To facilitate the replication of complex effects, Adobe has added an Animation Preset palette to After Effects. Unlike the previous version’s Favorites palette, Animation Preset lets you save any keyframable operation—from geometric transformations, to mask animations, to expressions. You apply an animation preset by dragging it from the Animation Preset palette to any layer in a composition. The preset creates any necessary keyframes in that layer.
Animation presets are a long-overdue addition for easing workflow and creating uniform animations and looks. Adobe has sweetened the feature by including 250 animated text presets. While canned content often looks tacky, these professionally designed effects are of very high quality.
Though it’s simple to use, the animation presets’ drag-and-drop interface feels a bit like a hack. You can’t, for example, remove a preset without manually altering or eliminating each keyframe associated with it. Unfortunately, because After Effects lacks any broader project-level view of a composition, there’s no other sensible way of implementing this feature.
Under the Hood
Some effective under-the-hood tweaks noticeably improve After Effects’ performance. In addition to better OpenGL support (which can greatly speed up previews of projects with 3-D layers and effects), the program now includes improved playback performance and better options for controlling which windows and comps will be mirrored for NTSC playback. The program’s motion tracker can now track both scale and position, and it offers one-dimensional tracking, which is ideal for stabilizing one axis of a layer. Also, the motion tracker now generates a user-editable motion path, so you can edit its output by moving individual keyframes.

|---|

Exercise ▸ Transcribe the After Effects review excerpt above in full, word for word.

Saved entries
|---|

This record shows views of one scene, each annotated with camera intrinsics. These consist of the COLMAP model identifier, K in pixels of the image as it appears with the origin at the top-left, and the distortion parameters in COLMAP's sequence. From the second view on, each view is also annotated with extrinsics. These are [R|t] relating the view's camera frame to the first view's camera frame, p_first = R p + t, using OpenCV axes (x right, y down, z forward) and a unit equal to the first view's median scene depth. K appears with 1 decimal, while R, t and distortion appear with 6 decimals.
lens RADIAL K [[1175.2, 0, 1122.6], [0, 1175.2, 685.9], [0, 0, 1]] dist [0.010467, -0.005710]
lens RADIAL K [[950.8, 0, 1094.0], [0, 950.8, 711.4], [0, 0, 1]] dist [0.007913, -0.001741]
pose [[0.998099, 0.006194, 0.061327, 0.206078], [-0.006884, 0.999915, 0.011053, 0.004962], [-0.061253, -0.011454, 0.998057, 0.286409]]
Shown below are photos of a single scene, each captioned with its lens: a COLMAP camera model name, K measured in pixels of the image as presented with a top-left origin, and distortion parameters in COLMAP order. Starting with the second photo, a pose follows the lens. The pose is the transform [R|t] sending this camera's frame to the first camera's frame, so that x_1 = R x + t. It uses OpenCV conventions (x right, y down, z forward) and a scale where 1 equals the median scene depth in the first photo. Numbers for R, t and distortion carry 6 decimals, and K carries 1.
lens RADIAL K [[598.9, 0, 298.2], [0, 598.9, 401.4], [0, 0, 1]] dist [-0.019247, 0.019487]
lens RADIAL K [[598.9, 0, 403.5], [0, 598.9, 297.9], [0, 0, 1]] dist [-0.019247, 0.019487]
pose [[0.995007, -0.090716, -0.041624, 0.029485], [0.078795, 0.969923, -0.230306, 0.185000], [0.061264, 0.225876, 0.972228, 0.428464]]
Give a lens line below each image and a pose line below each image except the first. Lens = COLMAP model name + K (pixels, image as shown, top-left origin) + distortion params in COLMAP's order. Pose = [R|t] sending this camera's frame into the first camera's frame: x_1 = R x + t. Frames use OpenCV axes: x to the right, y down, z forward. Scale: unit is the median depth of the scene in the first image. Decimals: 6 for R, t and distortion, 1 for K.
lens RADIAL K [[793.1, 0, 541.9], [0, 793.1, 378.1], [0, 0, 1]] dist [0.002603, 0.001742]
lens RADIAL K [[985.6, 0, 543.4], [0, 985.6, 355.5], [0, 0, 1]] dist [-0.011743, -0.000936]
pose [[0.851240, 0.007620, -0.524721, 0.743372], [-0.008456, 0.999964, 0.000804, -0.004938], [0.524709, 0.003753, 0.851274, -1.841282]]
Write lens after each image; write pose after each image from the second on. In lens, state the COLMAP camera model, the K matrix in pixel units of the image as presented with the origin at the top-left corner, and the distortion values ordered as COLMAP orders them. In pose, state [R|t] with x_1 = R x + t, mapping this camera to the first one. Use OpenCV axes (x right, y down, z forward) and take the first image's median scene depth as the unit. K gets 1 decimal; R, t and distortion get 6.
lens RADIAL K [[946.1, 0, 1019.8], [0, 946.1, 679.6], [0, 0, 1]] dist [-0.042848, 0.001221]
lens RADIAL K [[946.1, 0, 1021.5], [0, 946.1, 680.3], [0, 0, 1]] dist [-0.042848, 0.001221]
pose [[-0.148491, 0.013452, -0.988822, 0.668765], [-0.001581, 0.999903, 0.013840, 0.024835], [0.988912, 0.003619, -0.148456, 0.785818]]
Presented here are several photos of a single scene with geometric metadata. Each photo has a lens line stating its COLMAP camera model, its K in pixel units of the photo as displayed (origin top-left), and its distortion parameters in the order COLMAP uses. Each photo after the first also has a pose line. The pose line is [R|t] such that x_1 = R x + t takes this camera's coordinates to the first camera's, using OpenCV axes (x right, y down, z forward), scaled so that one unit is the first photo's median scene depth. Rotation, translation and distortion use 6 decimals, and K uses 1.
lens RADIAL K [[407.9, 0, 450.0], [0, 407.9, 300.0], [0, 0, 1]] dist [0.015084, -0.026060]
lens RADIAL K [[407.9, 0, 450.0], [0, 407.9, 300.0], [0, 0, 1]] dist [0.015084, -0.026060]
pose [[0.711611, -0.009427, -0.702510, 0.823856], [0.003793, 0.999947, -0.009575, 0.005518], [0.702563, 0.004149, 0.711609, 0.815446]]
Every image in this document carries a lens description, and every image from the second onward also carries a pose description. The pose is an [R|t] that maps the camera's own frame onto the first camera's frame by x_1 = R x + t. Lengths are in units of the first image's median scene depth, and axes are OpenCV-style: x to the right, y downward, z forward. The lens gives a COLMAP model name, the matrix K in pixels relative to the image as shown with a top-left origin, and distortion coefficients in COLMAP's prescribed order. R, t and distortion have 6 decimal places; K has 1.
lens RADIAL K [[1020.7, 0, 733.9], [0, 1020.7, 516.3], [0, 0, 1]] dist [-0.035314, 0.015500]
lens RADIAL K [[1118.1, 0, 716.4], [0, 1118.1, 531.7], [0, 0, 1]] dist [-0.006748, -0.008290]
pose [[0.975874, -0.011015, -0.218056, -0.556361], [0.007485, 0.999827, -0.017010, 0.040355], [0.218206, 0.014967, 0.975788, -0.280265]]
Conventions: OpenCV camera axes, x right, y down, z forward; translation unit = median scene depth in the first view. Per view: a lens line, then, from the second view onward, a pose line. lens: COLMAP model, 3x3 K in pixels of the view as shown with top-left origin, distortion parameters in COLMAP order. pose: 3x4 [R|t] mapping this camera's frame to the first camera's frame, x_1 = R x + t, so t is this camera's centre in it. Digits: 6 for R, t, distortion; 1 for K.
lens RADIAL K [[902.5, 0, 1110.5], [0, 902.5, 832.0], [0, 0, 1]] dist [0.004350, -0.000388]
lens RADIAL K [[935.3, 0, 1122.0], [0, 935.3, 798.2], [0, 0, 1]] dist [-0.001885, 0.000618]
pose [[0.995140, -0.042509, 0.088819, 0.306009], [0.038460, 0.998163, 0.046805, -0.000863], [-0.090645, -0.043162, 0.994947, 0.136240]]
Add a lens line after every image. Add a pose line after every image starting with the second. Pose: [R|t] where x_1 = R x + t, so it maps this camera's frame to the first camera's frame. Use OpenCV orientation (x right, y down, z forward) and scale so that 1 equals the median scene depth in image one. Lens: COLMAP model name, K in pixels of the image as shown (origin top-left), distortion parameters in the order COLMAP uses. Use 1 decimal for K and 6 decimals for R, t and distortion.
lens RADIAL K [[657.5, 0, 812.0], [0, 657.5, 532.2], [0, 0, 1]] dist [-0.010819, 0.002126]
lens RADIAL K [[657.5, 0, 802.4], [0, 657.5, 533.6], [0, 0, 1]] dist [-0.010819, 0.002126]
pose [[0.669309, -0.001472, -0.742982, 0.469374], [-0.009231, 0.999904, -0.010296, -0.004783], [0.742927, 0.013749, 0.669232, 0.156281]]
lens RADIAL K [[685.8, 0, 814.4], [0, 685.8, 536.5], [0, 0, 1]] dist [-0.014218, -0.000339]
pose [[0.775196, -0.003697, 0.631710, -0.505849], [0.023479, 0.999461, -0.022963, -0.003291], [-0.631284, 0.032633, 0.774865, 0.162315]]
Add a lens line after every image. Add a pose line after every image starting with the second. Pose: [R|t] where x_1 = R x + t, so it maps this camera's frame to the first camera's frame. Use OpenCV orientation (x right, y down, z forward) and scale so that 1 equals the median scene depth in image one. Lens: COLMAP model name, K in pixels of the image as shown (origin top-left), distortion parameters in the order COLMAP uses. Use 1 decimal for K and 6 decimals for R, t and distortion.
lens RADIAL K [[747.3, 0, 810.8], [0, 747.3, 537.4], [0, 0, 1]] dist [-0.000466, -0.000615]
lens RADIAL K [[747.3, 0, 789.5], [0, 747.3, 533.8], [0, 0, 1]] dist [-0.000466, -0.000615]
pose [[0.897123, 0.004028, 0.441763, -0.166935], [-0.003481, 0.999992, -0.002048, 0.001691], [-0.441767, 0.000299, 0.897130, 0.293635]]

|---|

Your solution ▸
To facilitate the replication of complex effects, Adobe has added an Animation Preset palette to After Effects. Unlike the previous version’s Favorites palette, Animation Preset lets you save any keyframable operation—from geometric transformations, to mask animations, to expressions. You apply an animation preset by dragging it from the Animation Preset palette to any layer in a composition. The preset creates any necessary keyframes in that layer.
Animation presets are a long-overdue addition for easing workflow and creating uniform animations and looks. Adobe has sweetened the feature by including 250 animated text presets. While canned content often looks tacky, these professionally designed effects are of very high quality.
Though it’s simple to use, the animation presets’ drag-and-drop interface feels a bit like a hack. You can’t, for example, remove a preset without manually altering or eliminating each keyframe associated with it. Unfortunately, because After Effects lacks any broader project-level view of a composition, there’s no other sensible way of implementing this feature.
Under the Hood
Some effective under-the-hood tweaks noticeably improve After Effects’ performance. In addition to better OpenGL support (which can greatly speed up previews of projects with 3-D layers and effects), the program now includes improved playback performance and better options for controlling which windows and comps will be mirrored for NTSC playback. The program’s motion tracker can now track both scale and position, and it offers one-dimensional tracking, which is ideal for stabilizing one axis of a layer. Also, the motion tracker now generates a user-editable motion path, so you can edit its output by moving individual keyframes.